Stoppard presents a defense of the artist in a number of the plays, with an especially eloquent one here (ending with a paraphrase of Wilde).  Joyce is speaking to Tzara:

“An artist is the magician put among men to gratify – capriciously – their urge for immortality….What now of the Trojan War if it had been passed over by the artist’s touch?  Dust.  A forgotten expedition prompted by Greek merchants looking for new markets.  A minor redistribution of broken pots.  But it is we who stand enriched, by a tale of heroes, of a golden apple, a wooden horse, a face that launched a thousand ships – and above all, of Ulysses, the wanderer, the most complete of all heroes—husband, father, son, lover, farmer, soldier, pacifist, politician, inventor and adventurer….It is a theme so overwhelming that I am almost afraid to treat it.  And yet I with my Dublin Odyssey will double that immortality…..and if you hope to shame it into the grave with your fashionable magic, I would strongly advise you to try and acquire some genius and if possible some subtlety before the season is quite over.  Top o’ the morning, Mr. Tzara!”   

The Coast of Utopia is a historical trilogy about a group of nineteenth-century  Russian intellectuals, romantics and revolutionaries who argue the future of their country while unable to manage their private lives.  At their center is socialist Alexander Herzen, who here, in “Salvage,” the final play, counters Karl Marx’s argument that blood today will lead to utopia tomorrow: 

“There is no libretto.  History knocks at a thousand gates at every moment, and the gatekeeper is chance.  We shout into the mist for this one or that one to be opened for us, but through every gate there are a thousand more.  We need wit and courage to make our way while our way is making us.  But that is our dignity as human beings, and we rob ourselves if we pardon us by the absolution of historical necessity.”

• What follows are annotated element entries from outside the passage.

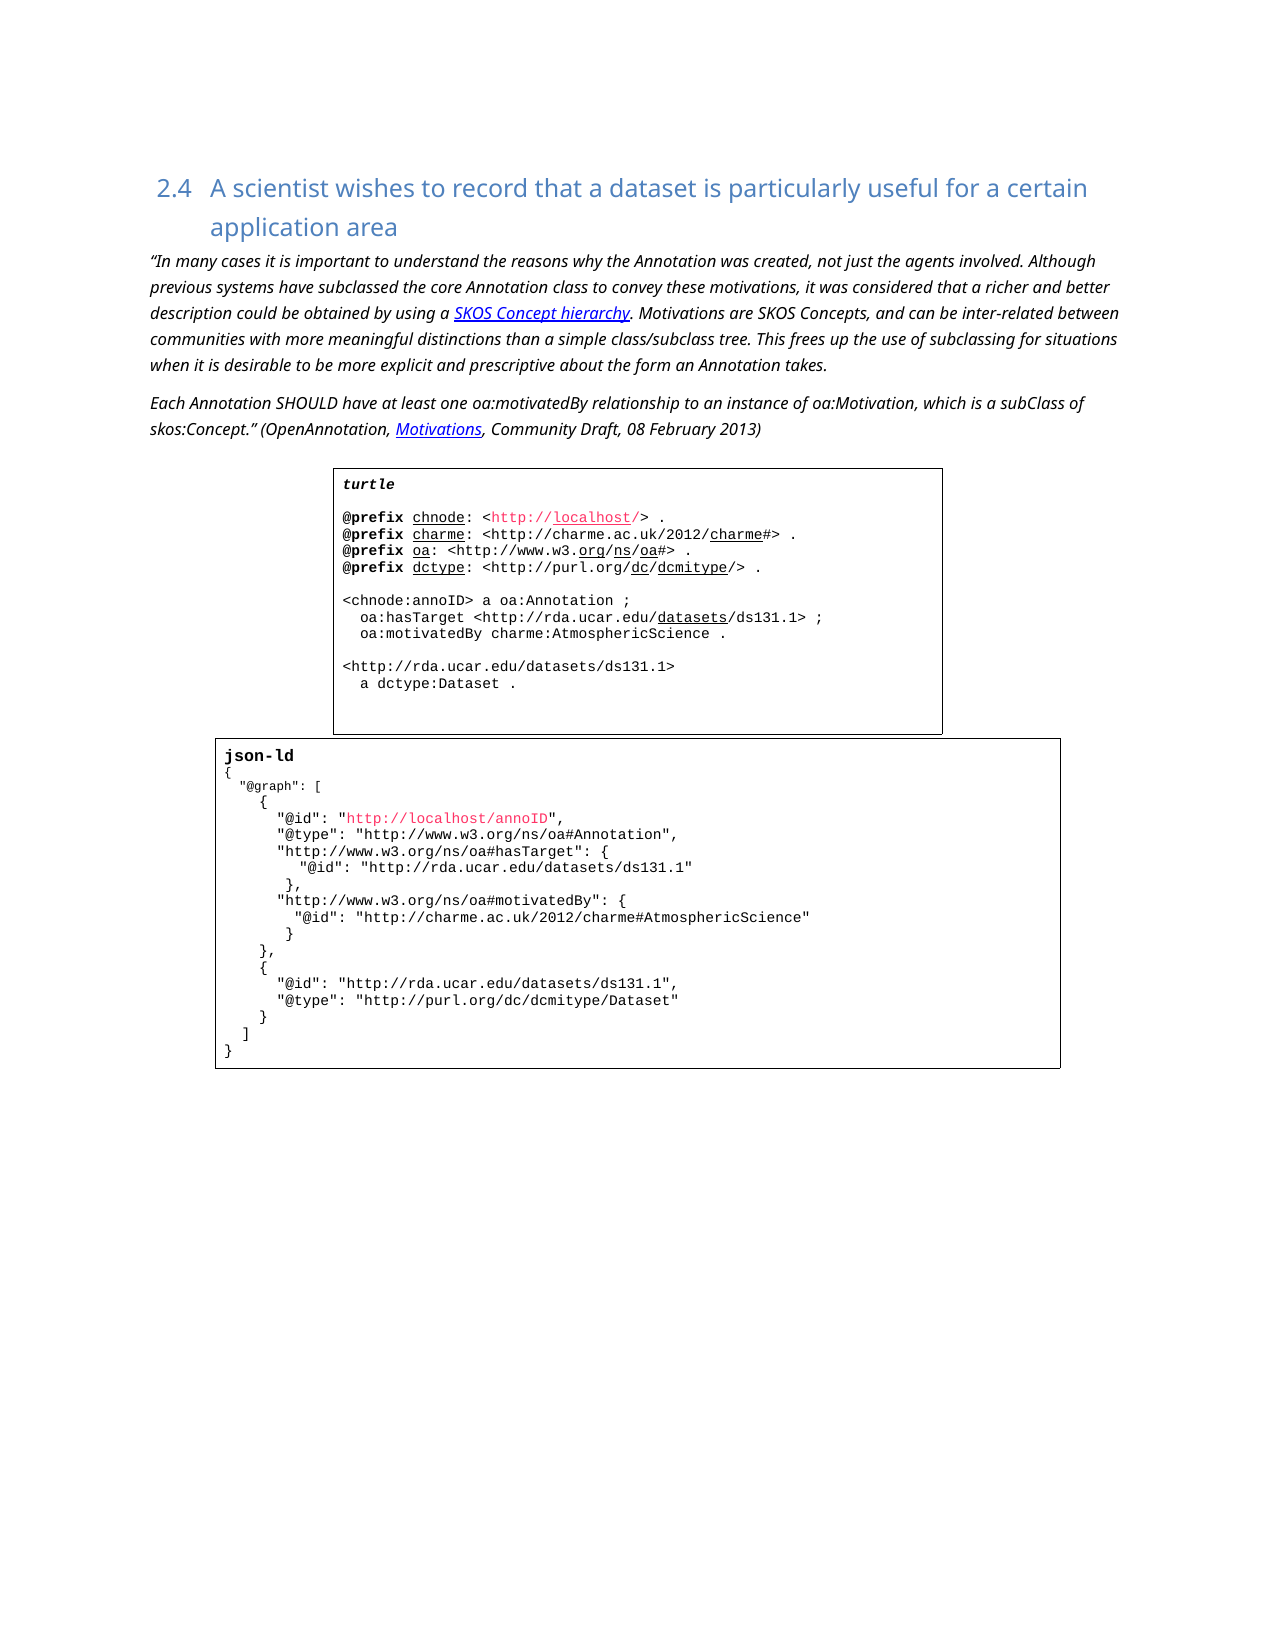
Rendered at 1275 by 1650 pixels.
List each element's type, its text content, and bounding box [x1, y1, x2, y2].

text } [224, 927, 1051, 943]
text } [224, 1009, 1051, 1026]
text { [224, 960, 1051, 976]
text "@type": "http://www.w3.org/ns/oa#Annotation", [224, 827, 1051, 844]
text "@id": "http://localhost/annoID", [224, 811, 1051, 827]
text @prefix dctype: <http://purl.org/dc/dcmitype/> . [342, 560, 933, 577]
text json-ld [224, 747, 1051, 766]
text oa:motivatedBy charme:AtmosphericScience . [342, 626, 933, 643]
text turtle [342, 477, 933, 494]
text "@id": "http://rda.ucar.edu/datasets/ds131.1" [224, 861, 1051, 877]
text { [224, 766, 1051, 780]
text "http://www.w3.org/ns/oa#motivatedBy": { [224, 894, 1051, 910]
subtitle A scientist wishes to record that a dataset is particularly useful for a certain application area [150, 171, 1125, 244]
text @prefix charme: <http://charme.ac.uk/2012/charme#> . [342, 527, 933, 543]
text }, [224, 943, 1051, 960]
text "@id": "http://rda.ucar.edu/datasets/ds131.1", [224, 976, 1051, 993]
text oa:hasTarget <http://rda.ucar.edu/datasets/ds131.1> ; [342, 610, 933, 626]
text a dctype:Dataset . [342, 676, 933, 693]
text “In many cases it is important to understand the reasons why the Annotation was created, not just the agents involved. Although previous systems have subclassed the core Annotation class to convey these motivations, it was considered that a richer and better description could be obtained by using a SKOS Concept hierarchy. Motivations are SKOS Concepts, and can be inter-related between communities with more meaningful distinctions than a simple class/subclass tree. This frees up the use of subclassing for situations when it is desirable to be more explicit and prescriptive about the form an Annotation takes. [150, 249, 1125, 376]
text ] [224, 1026, 1051, 1043]
text @prefix oa: <http://www.w3.org/ns/oa#> . [342, 543, 933, 560]
text } [224, 1043, 1051, 1059]
text <chnode:annoID> a oa:Annotation ; [342, 593, 933, 610]
text { [224, 794, 1051, 811]
text @prefix chnode: <http://localhost/> . [342, 510, 933, 527]
text "@id": "http://charme.ac.uk/2012/charme#AtmosphericScience" [224, 910, 1051, 927]
text "@graph": [ [224, 780, 1051, 794]
text "@type": "http://purl.org/dc/dcmitype/Dataset" [224, 993, 1051, 1009]
text "http://www.w3.org/ns/oa#hasTarget": { [224, 844, 1051, 861]
text <http://rda.ucar.edu/datasets/ds131.1> [342, 659, 933, 676]
text }, [224, 877, 1051, 894]
text Each Annotation SHOULD have at least one oa:motivatedBy relationship to an instance of oa:Motivation, which is a subClass of skos:Concept.” (OpenAnnotation, Motivations, Community Draft, 08 February 2013) [150, 392, 1125, 441]
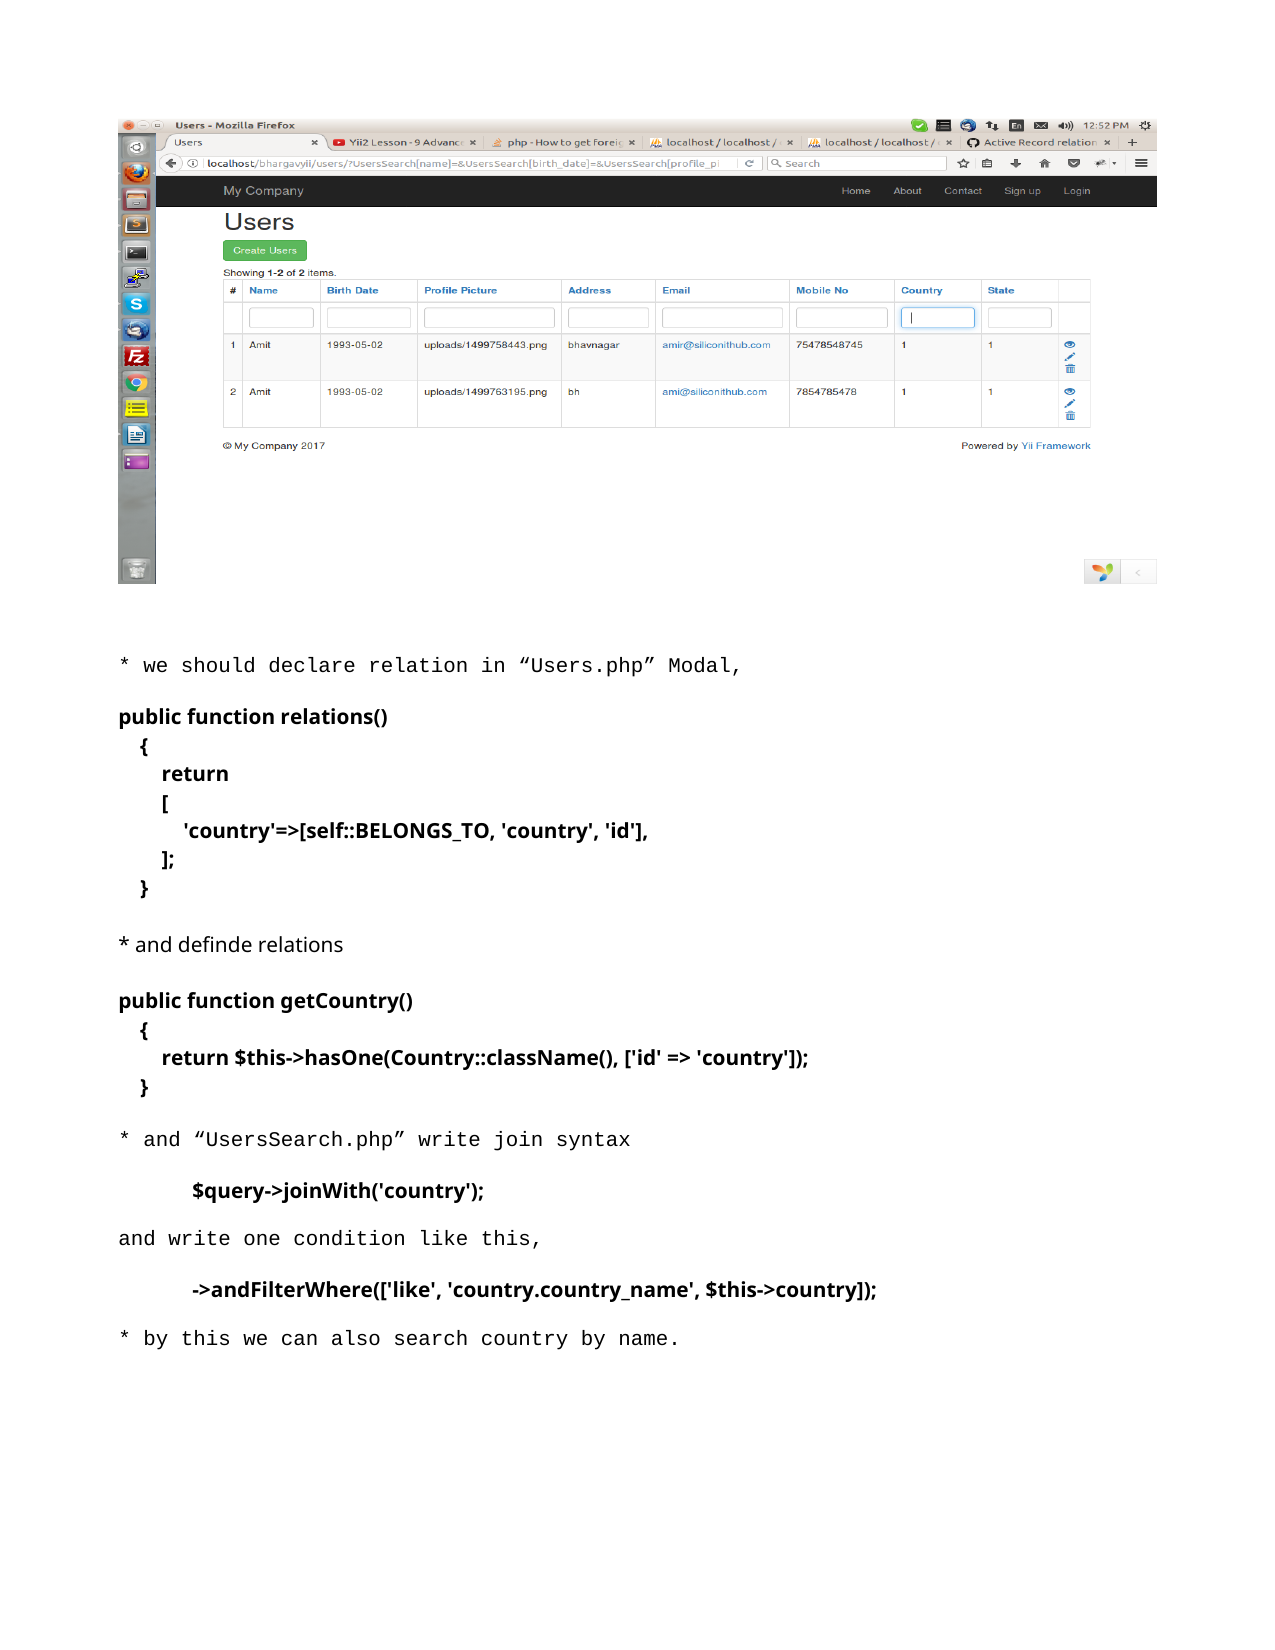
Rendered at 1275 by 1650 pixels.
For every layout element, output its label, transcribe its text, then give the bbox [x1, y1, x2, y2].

text * by this we can also search country by name. [118, 1328, 1157, 1351]
text public function getCountry() [118, 987, 1157, 1015]
text } [118, 1072, 1157, 1100]
text { [118, 1015, 1157, 1043]
text * we should declare relation in “Users.php” Modal, [118, 655, 1157, 679]
text ]; [118, 844, 1157, 873]
text { [118, 731, 1157, 759]
text [ [118, 788, 1157, 816]
text ->andFilterWhere(['like', 'country.country_name', $this->country]); [118, 1276, 1157, 1304]
text * and definde relations [118, 930, 1157, 958]
text return [118, 759, 1157, 788]
text return $this->hasOne(Country::className(), ['id' => 'country']); [118, 1043, 1157, 1072]
text } [118, 873, 1157, 901]
text * and “UsersSearch.php” write join syntax [118, 1129, 1157, 1152]
text and write one condition like this, [118, 1228, 1157, 1252]
text public function relations() [118, 702, 1157, 731]
text $query->joinWith('country'); [118, 1176, 1157, 1205]
picture [118, 118, 1157, 584]
text 'country'=>[self::BELONGS_TO, 'country', 'id'], [118, 816, 1157, 844]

Rock ‘n’ Roll, along with attacking Communism and socialism, has a few words to say about tabloid newspapers when one is brought in, carrying a vicious story about the late Syd Barrett, whose song begins the play:

“To anyone who knows, it’s an overheated nonsense, apparently written for people with arrested development, and mindlessly cruel, but totally safe, a sort of triumph, really, an unrebuttable lie.  But the oddest thing about it is that the cruelty and the dishonesty are completely unmotivated, it’s just a … a kind of style.”